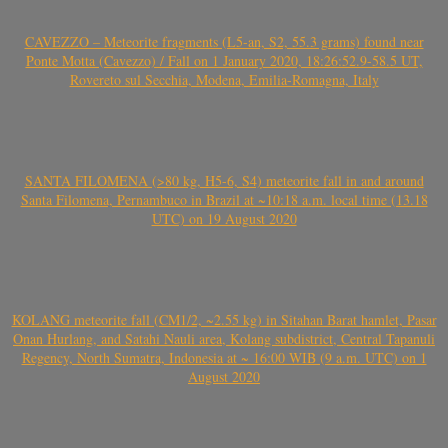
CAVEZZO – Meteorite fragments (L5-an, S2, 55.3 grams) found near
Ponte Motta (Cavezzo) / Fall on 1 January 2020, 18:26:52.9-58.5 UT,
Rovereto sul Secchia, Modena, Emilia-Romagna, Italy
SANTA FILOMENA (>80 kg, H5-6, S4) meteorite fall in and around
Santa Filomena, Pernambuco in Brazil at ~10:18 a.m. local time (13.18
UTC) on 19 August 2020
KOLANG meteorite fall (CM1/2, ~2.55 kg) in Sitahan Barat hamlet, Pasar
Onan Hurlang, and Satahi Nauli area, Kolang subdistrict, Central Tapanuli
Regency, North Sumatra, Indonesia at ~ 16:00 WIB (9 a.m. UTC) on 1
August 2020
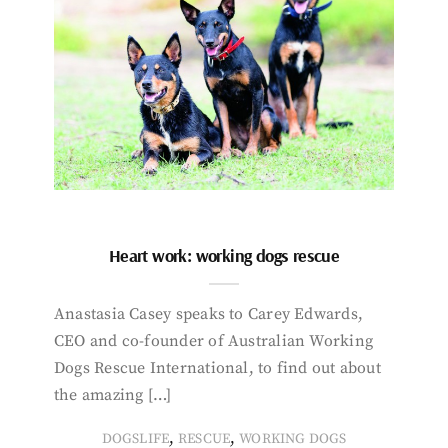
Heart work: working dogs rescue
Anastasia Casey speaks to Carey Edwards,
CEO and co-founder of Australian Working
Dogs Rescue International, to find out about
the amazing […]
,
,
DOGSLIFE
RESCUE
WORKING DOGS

* * * * *

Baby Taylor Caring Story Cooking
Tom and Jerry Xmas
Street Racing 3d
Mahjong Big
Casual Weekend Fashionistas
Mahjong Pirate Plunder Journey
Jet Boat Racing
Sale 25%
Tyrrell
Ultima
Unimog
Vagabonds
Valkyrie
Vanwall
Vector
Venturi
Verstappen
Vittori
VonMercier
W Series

* * * * *

### Detalles del problema
Indique el número de líneas anteriores que contienen la palabra "Mahjong". Responda solo con la cifra.

### Respuesta
2